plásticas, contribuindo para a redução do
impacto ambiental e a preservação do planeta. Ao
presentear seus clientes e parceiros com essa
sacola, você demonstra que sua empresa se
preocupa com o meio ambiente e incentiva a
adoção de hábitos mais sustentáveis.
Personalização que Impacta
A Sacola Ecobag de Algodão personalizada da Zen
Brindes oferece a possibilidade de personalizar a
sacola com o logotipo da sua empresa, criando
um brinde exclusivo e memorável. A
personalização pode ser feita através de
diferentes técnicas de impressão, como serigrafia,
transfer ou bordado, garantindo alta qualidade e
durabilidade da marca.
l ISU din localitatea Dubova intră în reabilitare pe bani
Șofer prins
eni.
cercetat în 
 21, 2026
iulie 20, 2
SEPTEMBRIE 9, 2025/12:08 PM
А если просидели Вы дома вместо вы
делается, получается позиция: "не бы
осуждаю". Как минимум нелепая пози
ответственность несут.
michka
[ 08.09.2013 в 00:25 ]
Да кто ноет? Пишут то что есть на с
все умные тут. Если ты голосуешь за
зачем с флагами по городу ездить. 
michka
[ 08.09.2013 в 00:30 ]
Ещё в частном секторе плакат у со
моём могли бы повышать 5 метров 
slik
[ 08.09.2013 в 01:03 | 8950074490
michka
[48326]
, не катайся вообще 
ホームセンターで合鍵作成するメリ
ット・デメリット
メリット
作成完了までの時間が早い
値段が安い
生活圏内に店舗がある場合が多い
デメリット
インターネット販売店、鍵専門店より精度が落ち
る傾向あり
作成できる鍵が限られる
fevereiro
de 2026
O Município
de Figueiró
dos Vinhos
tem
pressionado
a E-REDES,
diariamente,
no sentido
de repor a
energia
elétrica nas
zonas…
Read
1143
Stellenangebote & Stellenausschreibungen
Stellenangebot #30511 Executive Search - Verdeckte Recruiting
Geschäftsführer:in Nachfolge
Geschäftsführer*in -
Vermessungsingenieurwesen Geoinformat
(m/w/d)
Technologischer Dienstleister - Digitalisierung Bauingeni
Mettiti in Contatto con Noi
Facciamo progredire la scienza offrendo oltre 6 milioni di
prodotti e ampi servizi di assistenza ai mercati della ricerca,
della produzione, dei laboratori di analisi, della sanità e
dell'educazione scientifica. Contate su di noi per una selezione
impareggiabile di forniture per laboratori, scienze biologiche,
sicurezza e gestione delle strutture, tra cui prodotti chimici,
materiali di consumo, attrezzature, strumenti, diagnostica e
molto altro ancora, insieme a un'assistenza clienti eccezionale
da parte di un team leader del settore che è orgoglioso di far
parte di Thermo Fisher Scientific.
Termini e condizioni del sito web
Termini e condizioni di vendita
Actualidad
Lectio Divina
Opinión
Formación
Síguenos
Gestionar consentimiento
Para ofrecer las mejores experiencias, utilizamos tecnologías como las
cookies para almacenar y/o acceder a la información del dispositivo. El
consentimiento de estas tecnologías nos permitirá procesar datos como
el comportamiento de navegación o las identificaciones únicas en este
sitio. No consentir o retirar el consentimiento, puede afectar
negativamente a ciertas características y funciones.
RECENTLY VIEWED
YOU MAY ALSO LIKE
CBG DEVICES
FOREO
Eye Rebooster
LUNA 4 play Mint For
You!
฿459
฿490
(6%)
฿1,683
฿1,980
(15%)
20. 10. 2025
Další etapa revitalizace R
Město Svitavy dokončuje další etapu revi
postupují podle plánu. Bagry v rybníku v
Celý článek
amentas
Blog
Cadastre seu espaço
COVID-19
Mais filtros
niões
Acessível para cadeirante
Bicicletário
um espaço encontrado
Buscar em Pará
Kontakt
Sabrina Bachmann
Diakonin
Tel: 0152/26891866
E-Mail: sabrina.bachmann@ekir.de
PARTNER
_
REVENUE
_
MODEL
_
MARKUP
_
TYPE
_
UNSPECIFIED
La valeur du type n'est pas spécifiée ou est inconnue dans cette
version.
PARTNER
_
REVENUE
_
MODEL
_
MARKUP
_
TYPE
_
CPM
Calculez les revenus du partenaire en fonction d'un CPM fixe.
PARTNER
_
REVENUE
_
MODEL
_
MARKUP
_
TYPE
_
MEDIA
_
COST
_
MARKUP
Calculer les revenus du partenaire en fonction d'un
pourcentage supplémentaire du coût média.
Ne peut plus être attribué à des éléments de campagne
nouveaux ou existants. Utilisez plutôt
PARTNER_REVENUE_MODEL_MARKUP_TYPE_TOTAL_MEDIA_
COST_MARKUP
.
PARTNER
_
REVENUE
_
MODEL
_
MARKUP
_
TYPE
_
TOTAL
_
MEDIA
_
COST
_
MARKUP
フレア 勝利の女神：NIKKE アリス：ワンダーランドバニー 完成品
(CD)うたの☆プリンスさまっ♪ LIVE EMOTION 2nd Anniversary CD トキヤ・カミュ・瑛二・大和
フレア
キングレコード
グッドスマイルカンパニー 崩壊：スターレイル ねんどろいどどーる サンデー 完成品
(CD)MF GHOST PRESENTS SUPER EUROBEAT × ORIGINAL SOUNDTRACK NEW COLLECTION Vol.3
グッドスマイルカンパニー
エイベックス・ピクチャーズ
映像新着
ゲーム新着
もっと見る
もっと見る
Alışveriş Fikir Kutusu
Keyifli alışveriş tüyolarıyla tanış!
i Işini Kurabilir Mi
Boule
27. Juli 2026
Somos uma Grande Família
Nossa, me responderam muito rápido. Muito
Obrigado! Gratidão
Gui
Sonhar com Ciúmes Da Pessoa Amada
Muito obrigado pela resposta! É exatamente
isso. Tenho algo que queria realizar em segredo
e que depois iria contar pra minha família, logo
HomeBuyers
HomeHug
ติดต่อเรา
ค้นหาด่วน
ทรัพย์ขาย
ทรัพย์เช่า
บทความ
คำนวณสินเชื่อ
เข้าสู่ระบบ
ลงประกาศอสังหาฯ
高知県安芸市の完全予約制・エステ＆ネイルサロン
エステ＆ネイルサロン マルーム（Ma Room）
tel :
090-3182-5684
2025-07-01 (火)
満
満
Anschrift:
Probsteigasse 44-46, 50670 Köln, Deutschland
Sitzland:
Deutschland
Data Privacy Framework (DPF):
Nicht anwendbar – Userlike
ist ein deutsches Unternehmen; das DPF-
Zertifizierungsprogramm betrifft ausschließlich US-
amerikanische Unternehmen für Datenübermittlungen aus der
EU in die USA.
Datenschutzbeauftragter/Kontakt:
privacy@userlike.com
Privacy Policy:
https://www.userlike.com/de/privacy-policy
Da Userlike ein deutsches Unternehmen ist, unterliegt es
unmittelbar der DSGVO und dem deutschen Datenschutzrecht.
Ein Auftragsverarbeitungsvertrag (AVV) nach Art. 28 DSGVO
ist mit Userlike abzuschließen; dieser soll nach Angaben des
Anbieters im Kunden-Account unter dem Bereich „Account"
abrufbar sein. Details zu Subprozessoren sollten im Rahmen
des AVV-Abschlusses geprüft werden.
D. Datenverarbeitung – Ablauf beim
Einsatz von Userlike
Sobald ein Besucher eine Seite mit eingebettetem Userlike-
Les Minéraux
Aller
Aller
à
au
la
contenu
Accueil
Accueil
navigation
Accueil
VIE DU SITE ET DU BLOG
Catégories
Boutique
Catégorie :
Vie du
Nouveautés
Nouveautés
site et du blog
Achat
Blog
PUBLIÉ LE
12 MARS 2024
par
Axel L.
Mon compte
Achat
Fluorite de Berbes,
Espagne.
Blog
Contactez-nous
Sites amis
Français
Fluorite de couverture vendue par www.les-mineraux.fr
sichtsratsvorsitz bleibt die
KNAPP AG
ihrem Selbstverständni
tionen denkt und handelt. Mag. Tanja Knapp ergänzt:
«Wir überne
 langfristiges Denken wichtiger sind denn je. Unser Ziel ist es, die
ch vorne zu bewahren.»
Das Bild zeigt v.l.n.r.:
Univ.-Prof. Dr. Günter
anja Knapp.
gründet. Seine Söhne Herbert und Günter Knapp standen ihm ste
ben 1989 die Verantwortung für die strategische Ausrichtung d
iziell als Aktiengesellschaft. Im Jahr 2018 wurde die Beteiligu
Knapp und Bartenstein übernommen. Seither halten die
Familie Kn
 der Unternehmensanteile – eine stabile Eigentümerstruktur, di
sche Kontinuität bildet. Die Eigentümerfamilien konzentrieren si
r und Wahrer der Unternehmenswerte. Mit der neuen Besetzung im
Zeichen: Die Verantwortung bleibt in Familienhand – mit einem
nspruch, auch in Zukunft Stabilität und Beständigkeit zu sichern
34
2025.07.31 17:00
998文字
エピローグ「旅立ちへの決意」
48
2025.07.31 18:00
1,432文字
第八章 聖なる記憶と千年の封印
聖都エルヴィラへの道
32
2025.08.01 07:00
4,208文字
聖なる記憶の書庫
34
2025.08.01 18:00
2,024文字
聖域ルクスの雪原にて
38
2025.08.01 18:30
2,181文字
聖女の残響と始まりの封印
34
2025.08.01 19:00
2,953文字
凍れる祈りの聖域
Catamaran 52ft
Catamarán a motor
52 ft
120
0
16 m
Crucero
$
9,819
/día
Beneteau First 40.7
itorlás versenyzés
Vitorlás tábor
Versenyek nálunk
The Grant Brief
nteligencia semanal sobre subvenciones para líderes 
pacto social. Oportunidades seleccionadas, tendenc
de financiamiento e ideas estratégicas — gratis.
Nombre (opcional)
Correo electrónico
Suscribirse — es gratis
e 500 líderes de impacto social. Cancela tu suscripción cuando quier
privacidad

* YOUR ASSIGNMENT: Some lines of the records above contain the word "partenaire". How many are there? Reply with the number alone.

* ANSWER SECTION: 2